Сочетание романтического и классического начал в исполнении Скавронского проявилось и в архитектуре концерта. Он построил его по излюбленной бетховенской формуле «от сумрака через страдание к торжеству света». Сумрачный Полонез ми-бемоль-мажор таил в себе предвосхищение драматических событий, которые нагнетались с каждым проведением основного мелодического эпизода, но Скавронский держал свои эмоции в узде, не забывая и о том, что при всем драматизме Полонез все-таки танец. По музыкальному словарю Гроува, «ноктюрн — это небольшая лирическая пьеса обычно в характере спокойного размышления». Скавронский играл Ноктюрн ми-бемоль-мажор как будто бы в соответствии с определением Гроува, но декламационный диалог мелодии и аккомпанемента не внушал спокойствия, хотя Скавронский вел его сдержанно, без особой «чувствительности». Его рубато (которым пианист уверенно пользовался в рамках авторского темпоритма) таило где-то в своей глубине готовность к грядущим конфликтам, и «небольшая лирическая пьеса» органично подводила к драматическим потрясениям знаменитой Сонаты № 2 си-бемоль-минор.

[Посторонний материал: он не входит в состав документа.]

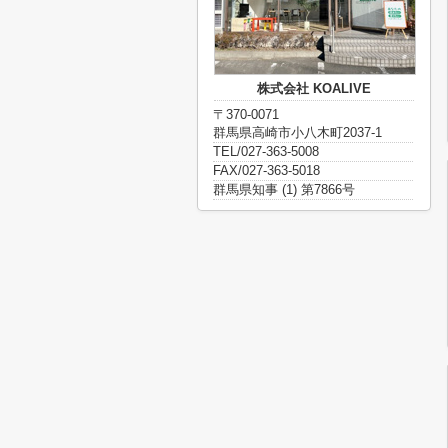
株式会社 KOALIVE
〒370-0071
群馬県高崎市小八木町2037-1
TEL/027-363-5008
FAX/027-363-5018
群馬県知事 (1) 第7866号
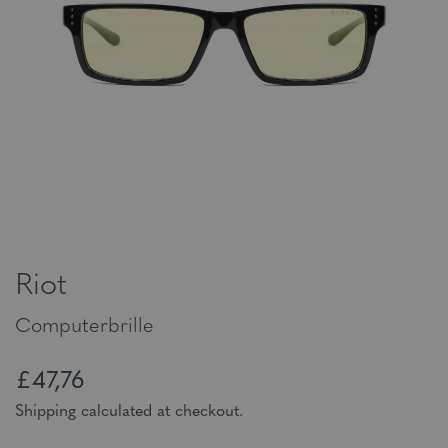
Riot
Computerbrille
£47,76
Shipping calculated at checkout.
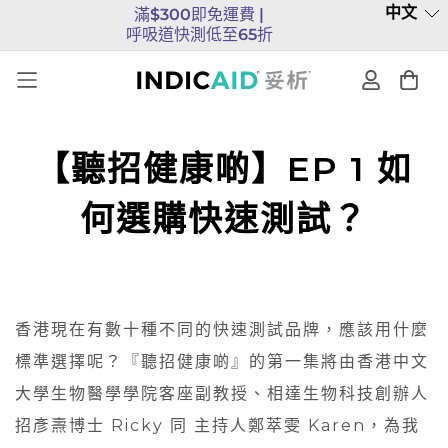
中文
滿$300即免運費 |
呼吸道快測低至65折
【聽招健康啲】EP 1 如
何選購快速測試？
香港現在有數十種不同的快速測試品牌，應該用什麼
標準選擇呢？『聽招健康啲』的第一集將由香港中文
大學生物醫學學院客座副教授、相達生物科技創辦人
招彥燾博士 Ricky 同 主持人鄭萃雯 Karen，為我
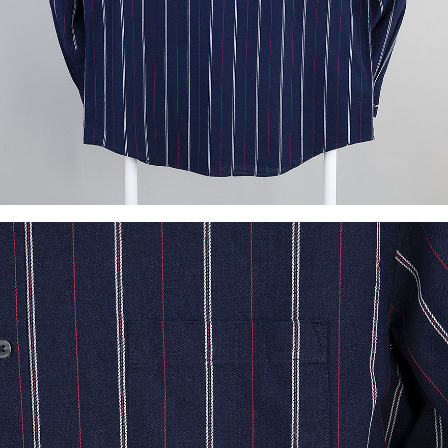
이코 라이프 하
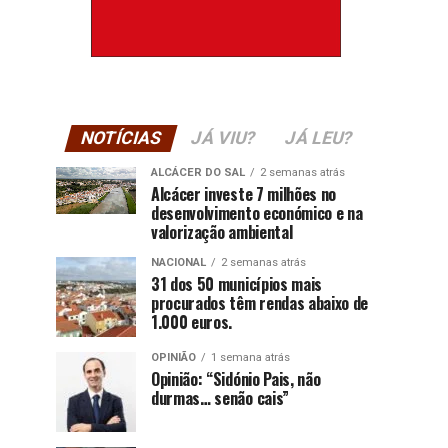
NOTÍCIAS
JÁ VIU?
JÁ LEU?
ALCÁCER DO SAL
2 semanas atrás
Alcácer investe 7 milhões no
desenvolvimento económico e na
valorização ambiental
NACIONAL
2 semanas atrás
31 dos 50 municípios mais
procurados têm rendas abaixo de
1.000 euros.
OPINIÃO
1 semana atrás
Opinião: “Sidónio Pais, não
durmas… senão cais”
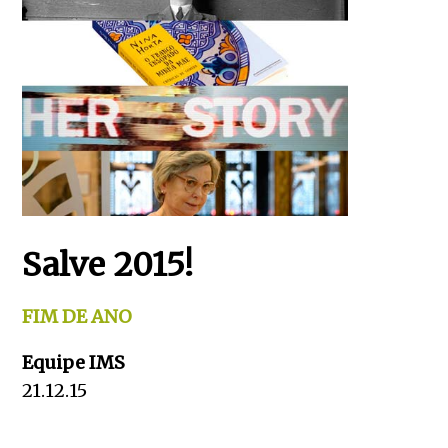
Salve 2015!
FIM DE ANO
Equipe IMS
21.12.15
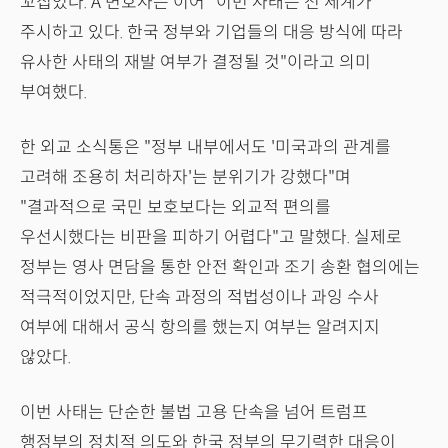
꼬집었다. A 변호사는 이어 "이번 사태는 전 세계가
주시하고 있다. 한국 정부와 기업들의 대응 방식에 따라
유사한 사태의 재발 여부가 결정될 것"이라고 의미
부여했다.
한 외교 소식통은 "정부 내부에서도 '미국과의 관계를
고려해 조용히 처리하자'는 분위기가 강했다"며
"결과적으로 국민 보호보다는 외교적 편의를
우선시했다는 비판을 피하기 어렵다"고 말했다. 실제로
정부는 영사 면담을 통한 안전 확인과 조기 송환 협의에는
적극적이었지만, 단속 과정의 적법성이나 과잉 수사
여부에 대해서 공식 항의를 했는지 여부는 알려지지
않았다.
이번 사태는 단순한 불법 고용 단속을 넘어 트럼프
행정부의 정치적 의도와 한국 정부의 무기력한 대응이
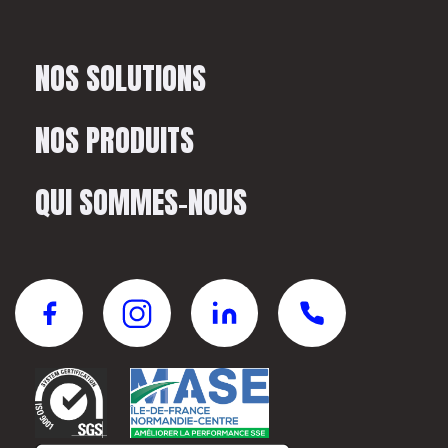
NOS SOLUTIONS
NOS PRODUITS
QUI SOMMES-NOUS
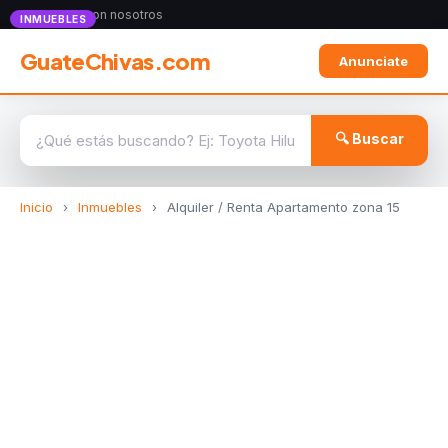
Anunciate con nosotros
INMUEBLES
GuateChivas.com
Anunciate
🔍 Buscar
Inicio
›
Inmuebles
›
Alquiler / Renta Apartamento zona 15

Это тоже своего рода новаторство: в век безумных скоростей сыграть первую часть без истерики и конвульсий, зато прочувствовав ее взволнованный импульс. Скерцо в трактовке Скавронского еще больше усиливало тревогу — не спасал даже певучий средний эпизод, который звучал под пальцами пианиста по-оркестровому многотемброво. И вот он, знаменитый Траурный марш, уже навязший в зубах от множества профессиональных и ремесленных трактовок. Мне кажется, что Скавронский заслуживает специальной премии за средний эпизод, особенно за выверенную мерность движения аккомпанемента, над которым парила светло-скорбная мелодия. И снова мужская сдержанность чувств, которая кому-то может показаться сухостью, а мне виделась сила воли даже в минуты скорби. Для романтических «бури и натиска» пианист выбрал Балладу № 4 фа-минор. Но и здесь, верный себе, он до поры смирял эмоции и лишь в заключительной части показал, какие бурные страсти кипят в его душе.
Несколько выбилась из общего плана концерта Баркарола, скорее всего, потому, что Скавронский изменил своей проникновенной певучести звука и его форте сделалось излишне плотным и жестким. Зато заключительный Полонез ля-бемоль-мажор предстал во всем блеске своего гордого величия. Он стал кульминацией всей программы, прорывом к свету, продемонстрировав, кроме исполнительского, еще и режиссерское мастерство пианиста.